Gemini followed her gaze to the top of the slope.
*
An hour passed in the Machine, but it wasn’t enough.
Mascara removed the skullcap, suction cups pulling pleasantly at Gemini’s forehead. “How was that?” he asked.
“She was there.”
“Yup, we create any Experience you like. You should try our orgy specials.” Mascara lowered his voice. “I could include her if you like.”
“More,” Gemini said. “Need to see her again.” He stood, lifting himself from the recliner. His legs shook something awful. Like the shakes in his hand.

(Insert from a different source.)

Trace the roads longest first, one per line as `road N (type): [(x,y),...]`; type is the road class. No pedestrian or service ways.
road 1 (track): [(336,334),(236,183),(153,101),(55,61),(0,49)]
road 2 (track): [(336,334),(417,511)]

Mascara regarded him tenderly, as if he were a lost puppy. “You really miss her, don’t you?”
Tears welled up in Gemini’s eyes.
“I know just what you need,” Mascara said, adjusting dials, jabbing at buttons. He thrust the skullcap back onto Gemini’s head. Pulled the shaking man back into the chair. “This should do it.”
About a day later, Gemini fell out of the Machine. He crawled from the cubicle. Stumbled past rows of Experience Machines, full of people, but empty of persons. Their mouths hung slack, eyes staring into some lovely dream. Their emaciated bodies barely filled their chairs.